When writer-director Robert Siegel was growing up on Long Island, he used to listen to local sports radio station WFAN under the covers at night. “I would hear these voices, these callers,” he remembers. “I’d get to know their voices and wonder who they were and what their lives were like. And that always just stuck with me.”

After heading off to the University of Michigan for college and spending a decade as an editor at The Onion in Madison, Wisconsin, Siegel started doing what he calls “messing around with screenplays.” Five or six years ago, he wrote Big Fan, a drama about Paul (Patton Oswalt), a parking garage attendant who regularly calls into a sports radio station to sing the praises of the Giants. After being beaten up by their star player at a strip club, Paul’s team loyalty is put to the test.

While Big Fan sat on the shelf, Darren Aronofsky decided to direct another of Siegel’s scripts, The Wrestler, which won the Golden Lion at the 2008 Venice Film Festival and earned Mickey Rourke an Oscar nomination yesterday as Best Actor. “The big thing I did while on the set of The Wrestler is that I poached apprentices,” says Siegel. “I’d go to the costume designer and ask if she knew anyone who was good who would work for cheap. My sound guy I got from the sound guy on The Wrestler, and makeup. I started my pre-production [for Big Fan] on The Wrestler set, I guess you could say.”

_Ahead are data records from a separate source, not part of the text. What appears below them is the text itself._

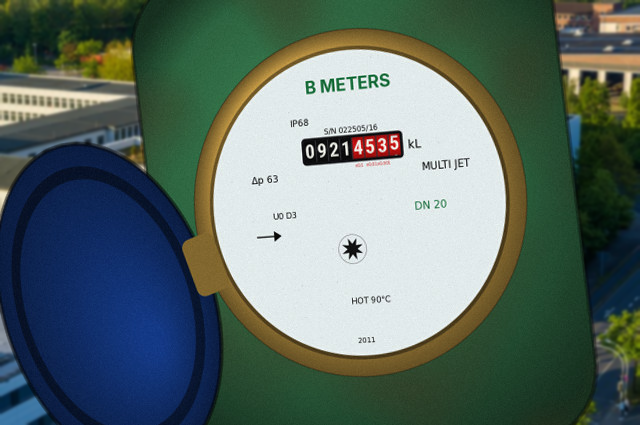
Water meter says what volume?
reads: 921.4535 kL
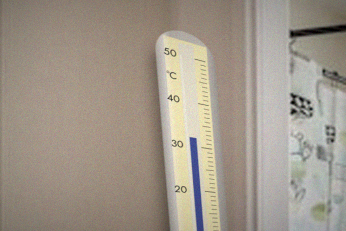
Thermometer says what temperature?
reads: 32 °C
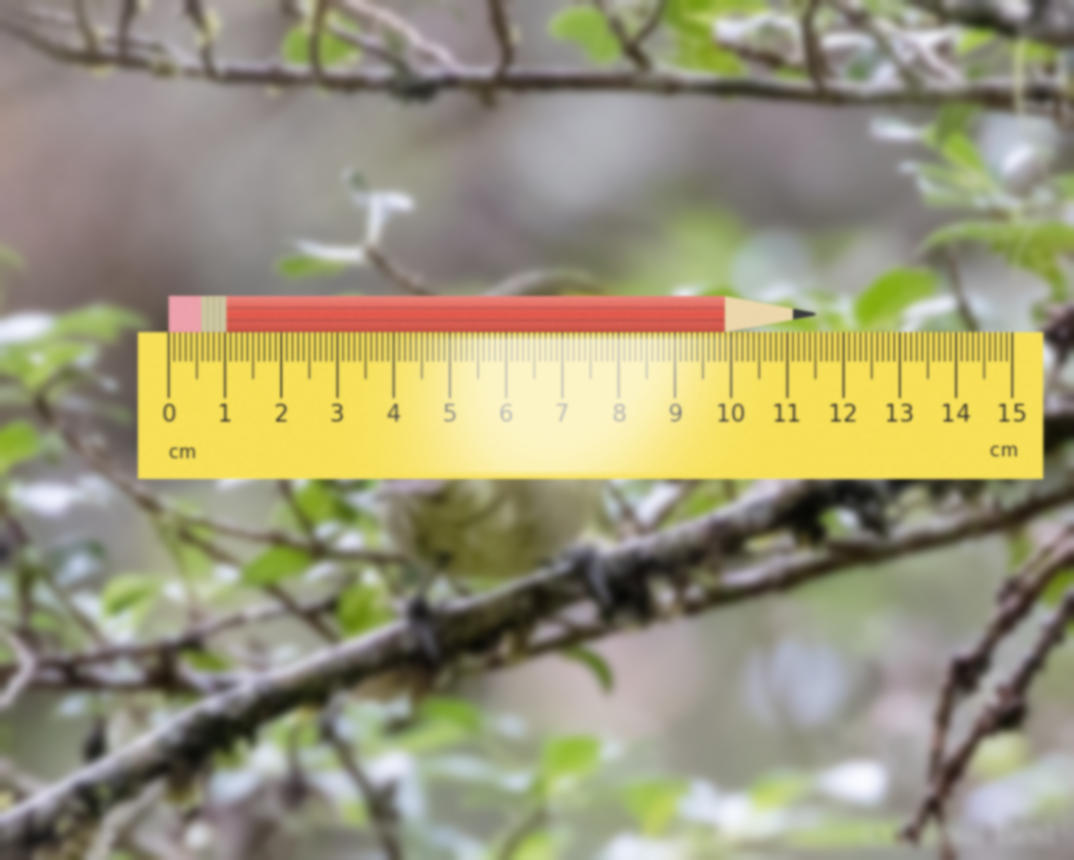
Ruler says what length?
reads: 11.5 cm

When it came time to assemble his cast, Siegel also took a cue from The Wrestler and used a mixture of professional and amateur actors. Siegel cast Serafina Fiore, who manages the headquarters of a strip club where the production filmed, as Paul’s sister-in-law. Siegel discovered Queens-born actor Gino Cafarelli, who plays Paul’s brother, by doing a YouTube search using words like “Italian,” “New York,” and “Sopranos.”

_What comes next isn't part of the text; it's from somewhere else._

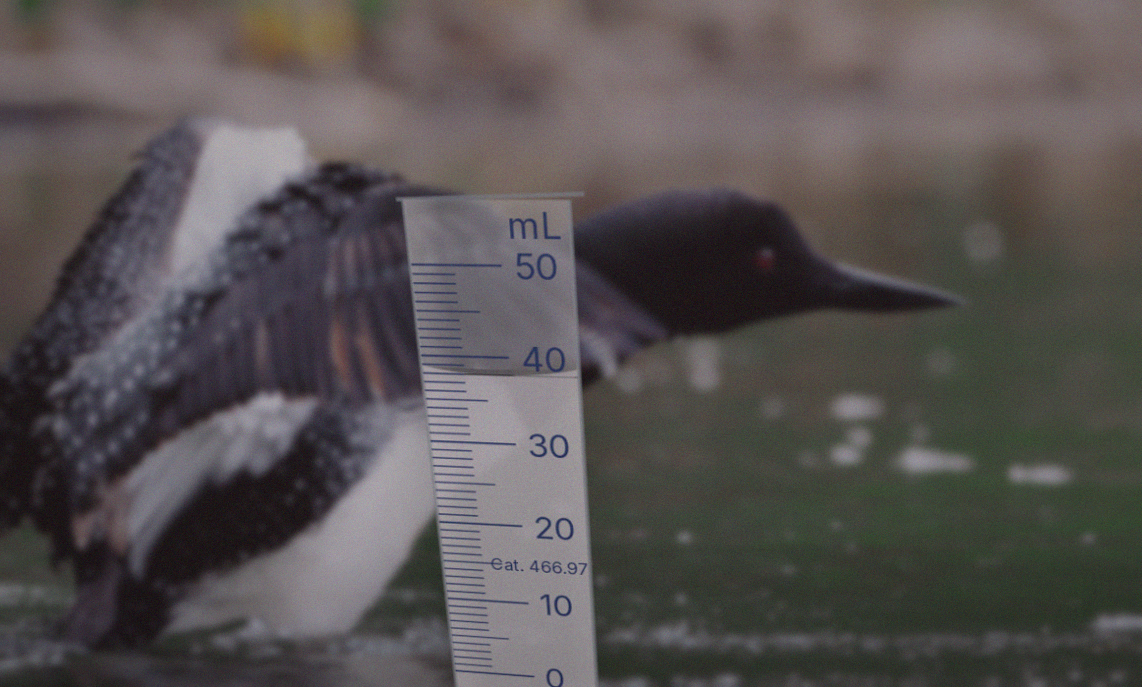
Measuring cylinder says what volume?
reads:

Many non-actors also appeared as background players, since the production didn’t have the money to hire extras or shut down businesses for filming. For one scene, Siegel recalls shooting in a sports bar covered in Giants and Jets and Yankees posters. “We had to cover them all with Philadelphia stuff and transform it into a Philadelphia bar, which was very awkward,” he recalls. “And there were no extras, just bar patrons. We couldn’t even shut that place down. We really had to shoot while things were open.”

Although Siegel is a first-time director, he didn’t find taking the helm to be a completely foreign exercise. “It was a throwback to muscles that I used at The Onion in terms of delegating and decision-making and leadership,” he says. “So even though I didn’t really know anything about directing, I had a feel for what made a good director. I worked harder than I’ve ever worked in my life, but it was thrilling, and it was new. I was just running on adrenaline.”